Also, ich find' ihn gut ...

Worauf ich mich am meisten bei aktuellen Themen freue, sind neue Wortschöpfungen, die alsbald kreiert werden. Gesichtsverhüterli oder - vorhang sind ja schon VOR aller Munde, neu ist für mich die Bezeichnung „Pappnwindl“, die so trefflich eine ANALogie ans andere Leibesende herstellt. Oft, muss man ja sagen, unterscheiden sich diese Ausscheidungen von jenen oberhalb der Gürtellinie allein durch ihren Aggregatzustand.

Abgesehen von all dem verbalen Mist, der sich nun im Stofffetzerl fangen, neu ordnen und als neutralisiertes Nuscheln seinen Weg durchs Textil bahnen kann, birgt die Maske noch einige andere Vorteile: Olfaktorische zum Beispiel, was vor allem in der U6 auf einer Fahrt vom Westbahnhof zur Währingerstrasse (immerhin 6 Stationen!) lebenserhaltend sein kann. Der Herr, der zusammengesackt mit geschlossenen Augen seine FFP3 Maske spazieren trägt, ist meiner Theorie nach nicht eingeschlafen, sondern durch seine eigenen Ausatmungen in ein tiefes Koma gefallen und erspart uns Mitreisenden somit dasselbe Schicksal.

Ein weiterer Vorteil: Das mundschutzbedingte Handyfasten in der Öffentlichkeit. Der Gesichtsvorhang führt ja neben einer temporären Seh- auch zu einer eklatanten Hörschwäche. Beim früher leise in den Hörer (ha, in den Hörer! :-) Gehauchten: „Ich liebe Dich auch, Bärlibär“ hört nun der ganze Waggon applaudierend mit, während am anderen Ende der Leitung die schnarrende Stimme des feigen Erpressers mit völlig neu zusammengesetzten Buchstaben ankommt: “Wir haben Ihre Frau. Wenn Sie sie lebend wiedersehen wollen …“

Sicher, einige setzen sich darüber hinweg.

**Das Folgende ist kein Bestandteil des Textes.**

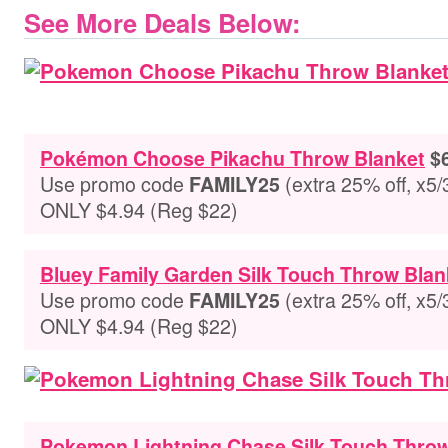
See More Deals Below:
Pokémon Choose Pikachu Throw Blanket
$6
Use promo code
(extra 25% off, x5/
FAMILY25
ONLY $4.94 (Reg $22)
Bluey Family Garden Silk Touch Throw Blan
Use promo code
(extra 25% off, x5/
FAMILY25
ONLY $4.94 (Reg $22)
Pokemon Lightning Chase Silk Touch Throw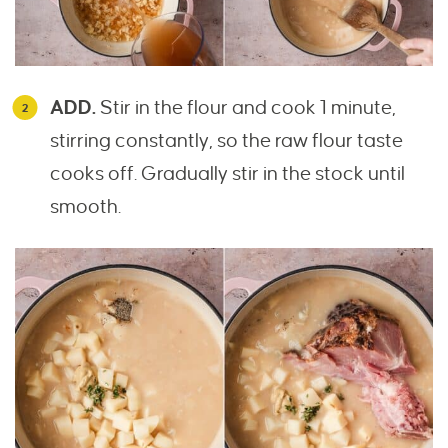
ADD.
Stir in the flour and cook 1 minute,
stirring constantly, so the raw flour taste
cooks off. Gradually stir in the stock until
smooth.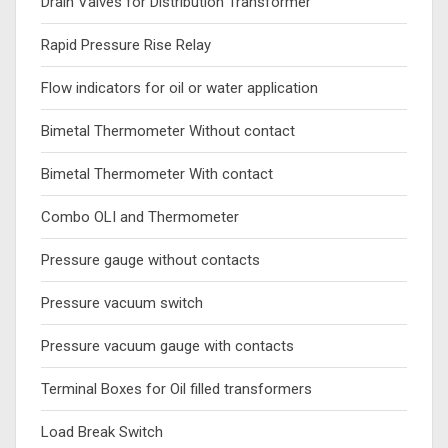
Drain Valves for Distribution Transformer
Rapid Pressure Rise Relay
Flow indicators for oil or water application
Bimetal Thermometer Without contact
Bimetal Thermometer With contact
Combo OLI and Thermometer
Pressure gauge without contacts
Pressure vacuum switch
Pressure vacuum gauge with contacts
Terminal Boxes for Oil filled transformers
Load Break Switch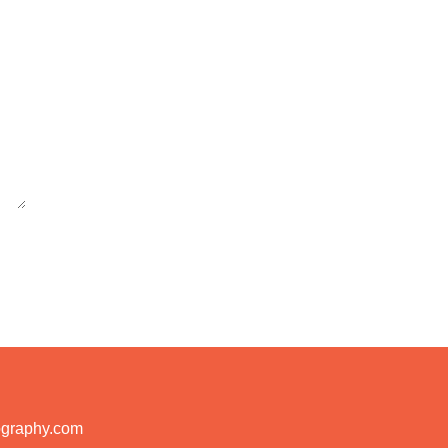
ography.com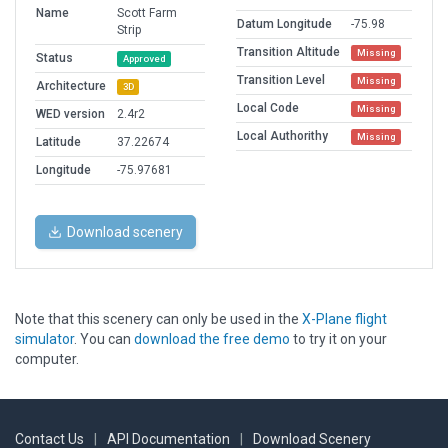
Name
Scott Farm
Datum Longitude
-75.98
Strip
Transition Altitude
Missing
Status
Approved
Transition Level
Missing
Architecture
3D
Local Code
Missing
WED version
2.4r2
Local Authorithy
Missing
Latitude
37.22674
Longitude
-75.97681
Download scenery
Note that this scenery can only be used in the
X-Plane flight
simulator
. You can
download the free demo
to try it on your
computer.
Contact Us
|
API Documentation
|
Download Scenery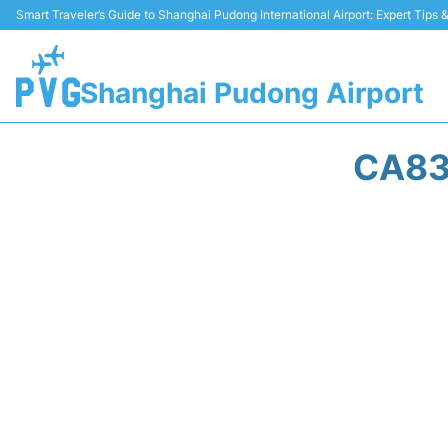
Smart Traveler’s Guide to Shanghai Pudong International Airport: Expert Tips
Shanghai Pudong Airport
CA83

So wie die Dame in eben jener U6, die das Problem auf österreichisch löste: Sie hängte den Mundschutz lässig über EIN Ohr, während sie ganz normal ins Handy sprach (HILFE, ich seh’ den Corona wabern!). Die andere Dame hingegen behielt brav die Maske auf, echauffierte sich allerdings ganze 6 Stationen lang wild gestikulierend in gedämpftem Tonfall in einer mir fremden Sprache (oder filterte der Mundschutz nur ihre Buchstaben neu zusammen, ich weiß es nicht). Tatsache ist, dass ich trotz eingehender Inspektion ihres Kopf-Halsbereiches beim besten Willen KEINE Ohrstöpsel erkennen konnte.

Zu guter Letzt ein ganz persönlicher Vorteil, der mit der Physiognomie meiner Mundpartie zu tun hat: Ich kann mich jetzt zum Beispiel in aller Ruhe konzentrieren, ohne ständig meine Gesichtsmuskulatur zu kontrollieren. Der Punkt ist nämlich der: Trotz lebenslanger Zahnregulierung ist es bisher nicht gelungen, das umgekehrt proportionale Verhältnis zwischen der Größe meiner vorhandenen Zähne und jener des zur Verfügung stehenden Kiefers im wahrsten Sinne des Wortes zu regeln. Anders gesagt: Meine oberen Einser passen nicht in meinen Mund. Wenn ich mich nun also sehr konzentriere, öffne ich ihn. Genauso wie im Schlaf, was meine Familie in der Vergangenheit zu lustigen Fotos auf nächtlichen Zugfahrten animierte. Dank Corona und der verordneten Pappnwindl kann ich jetzt darunter machen was ich will. Und das Textil findet in Zusammenhang mit der (natürlich nur rein theoretisch) auftretenden Spuck- und Speichelschwäche seine Bestimmung. 

P.S.: Sehr schön fand ich im Zusammenhang mit der Gesichtsmaske auch die Frage an die Landespolizeidirektion NÖ, ob man beim Betreten einer Bank seine Sonnenbrille absetzen solle. Die humorvolle Antwort: Es wäre hilfreich, sollten Sie einen Überfall planen. Dann könnten wir Sie schneller identifizieren. 

Die Vorsicht stellt der List sich klug entgegen.